REQUIEM(S)
Angelin Preljocaj est né en France en 1957. Il débute des études de danse classique avant de se tourner vers la danse contemporaine. En 1980, il part pour New York afin de travailler avec Zena Rommett et Merce Cunningham, puis continue ses études en France auprès de Viola Farber et de Quentin Rouillier. Il rejoint ensuite Dominique Bagouet jusqu’à la création de sa propre compagnie en décembre 1984. Depuis, il a chorégraphié́ une soixantaine de pièces, du solo aux grandes formes.
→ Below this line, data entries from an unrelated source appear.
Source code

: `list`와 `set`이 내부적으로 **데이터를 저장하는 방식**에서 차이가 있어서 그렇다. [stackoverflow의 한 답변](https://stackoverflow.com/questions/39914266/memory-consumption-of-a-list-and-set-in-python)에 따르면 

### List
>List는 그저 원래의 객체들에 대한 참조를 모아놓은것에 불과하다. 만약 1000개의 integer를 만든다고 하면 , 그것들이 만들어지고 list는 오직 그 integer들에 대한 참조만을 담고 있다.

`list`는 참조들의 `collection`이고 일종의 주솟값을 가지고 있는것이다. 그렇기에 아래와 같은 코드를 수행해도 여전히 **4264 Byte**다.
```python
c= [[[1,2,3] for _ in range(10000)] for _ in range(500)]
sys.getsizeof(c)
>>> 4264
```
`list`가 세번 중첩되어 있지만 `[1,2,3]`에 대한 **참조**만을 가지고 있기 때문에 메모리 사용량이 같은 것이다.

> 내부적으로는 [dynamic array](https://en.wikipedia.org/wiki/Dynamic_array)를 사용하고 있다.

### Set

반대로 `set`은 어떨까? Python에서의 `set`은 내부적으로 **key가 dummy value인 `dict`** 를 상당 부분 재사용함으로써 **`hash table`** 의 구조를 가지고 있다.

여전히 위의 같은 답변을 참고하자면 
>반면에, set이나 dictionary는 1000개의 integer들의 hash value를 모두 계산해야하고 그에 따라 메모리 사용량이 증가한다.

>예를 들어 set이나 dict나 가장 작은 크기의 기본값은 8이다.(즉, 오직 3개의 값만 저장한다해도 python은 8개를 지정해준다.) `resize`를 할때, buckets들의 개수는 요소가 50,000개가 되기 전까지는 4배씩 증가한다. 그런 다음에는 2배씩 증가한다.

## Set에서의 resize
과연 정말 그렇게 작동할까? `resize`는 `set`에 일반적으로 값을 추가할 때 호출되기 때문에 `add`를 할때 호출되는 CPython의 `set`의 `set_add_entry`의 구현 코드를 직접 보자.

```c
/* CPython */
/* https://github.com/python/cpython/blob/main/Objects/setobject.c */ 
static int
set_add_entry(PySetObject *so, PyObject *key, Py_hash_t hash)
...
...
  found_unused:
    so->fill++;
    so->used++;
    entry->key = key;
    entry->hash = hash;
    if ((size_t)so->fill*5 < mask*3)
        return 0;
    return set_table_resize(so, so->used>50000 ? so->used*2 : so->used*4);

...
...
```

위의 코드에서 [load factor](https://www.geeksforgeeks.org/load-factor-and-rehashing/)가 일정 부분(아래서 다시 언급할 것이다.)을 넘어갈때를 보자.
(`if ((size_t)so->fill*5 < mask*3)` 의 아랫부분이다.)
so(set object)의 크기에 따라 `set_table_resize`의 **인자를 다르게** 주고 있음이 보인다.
Il s’associe régulièrement à d’autres artistes dans des domaines divers tels que la musique (notamment Goran Vejvoda, Air, Laurent Garnier, Granular Synthesis), les arts plastiques (Claude Lévêque, Subodh Gupta, Adel Abdessemed), le design (Constance Guisset), la mode (Jean Paul Gaultier, Azzedine Alaïa), le dessin (Enki Bilal) et la littérature (Pascal Quignard, Laurent Mauvignier)… Ses créations sont reprises au répertoire de nombreuses compagnies, dont il reçoit également des commandes ; une petite dizaine d’entre elles sont entrées au répertoire du Ballet de l’Opéra de Paris. Il a réalisé́ plusieurs films, notamment Un trait d’union, Annonciation (1992 et 2003) et Blanche Neige (2009). En 2011, il signe pour Air France le film publicitaire L’Envol qui reprend la chorégraphie du Parc. Son premier long métrage, réalisé́ avec Valérie Müller, Polina, danser sa vie, est sorti en 2016. Plusieurs ouvrages ont été édités autour de son travail, et il a reçu de nombreux prix dont le « Benois de la danse », le « Bessie Award » et le « Grand Prix National de la danse ». En avril 2019, il a été́ élu à l’Académie des Beaux-Arts au sein de la nouvelle section chorégraphie. Aujourd’hui composé de 24 danseurs permanents, le Ballet Preljocaj / Centre chorégraphique national d’Aix-en-Provence, est installé depuis 2006 au Pavillon Noir, un lieu entièrement dédié́ à la danse.
Preljocaj s’est définitivement affranchi de la danse classique. Son spectacle Requiem(s) est somptueux ; une danse puissante, précise, inventive, qui nous parle de la mort mais également de la vie car il y a une certaine joie et une forme d’apaisement dans cette création. Les tableaux s’enchainent sur la musique des Requiem de Mozart (un passage particulièrement sublime), de Ligeti, sur les cantates de Bach ou des chants médiévaux mais également sur du hard rock (le célèbre Angels deserve to die de System of a Down). La première scène préfigure une naissance. Trois quatuors de danseurs dans la pénombre. Au-dessus d’eux, trois cocons oblongs, d’où glissent des silhouettes, bras, puis jambes, accueillis par les groupes au sol qu’elles rejoignent pour s’élancer dans un court ballet frénétique, et finissent par mourir. Les lumières signées Eric Soyer, les costumes d’Eleonora Peronetti dans les noirs et blanc, chair, avec des carrés à la Mondrian, ajoutent à la magie du spectacle. La mort n’est pas effrayante. Elle est toute de blanc vêtue, arrache un enfant à ses parents qui le laissent partir. Ce deuil qui imprègne cette chorégraphie est celui du chorégraphe qui, en 2023, a perdu ses deux parents et un ami cher : » Avec cette pièce, je voudrais évoquer les sentiments complexes que l’on ressent à la perte d’un être cher. » On y retrouve sa culture religieuse, Piétas, descentes de croix, déposition. On distingue également une évocation de la Shoah. La voix caverneuse de Gilles Deleuze, extraite de son Abécédaire, cite les paroles de Primo Levi sur » la honte d’être un homme » quand celui-ci est capable des pires horreurs, et la « honte d’avoir assez pactisé pour survivre », ou affirme que » la base de l’art est de libérer la vie que l’Homme a emprisonnée. » Dans une succession de tableaux traversés de solos, de pas de deux, de grands mouvements d’ensemble, portés par de magnifiques danseurs et danseuses, d’une beauté bouleversante, Preljocaj célèbre dans un même mouvement la mort et la vie qui reprend et console.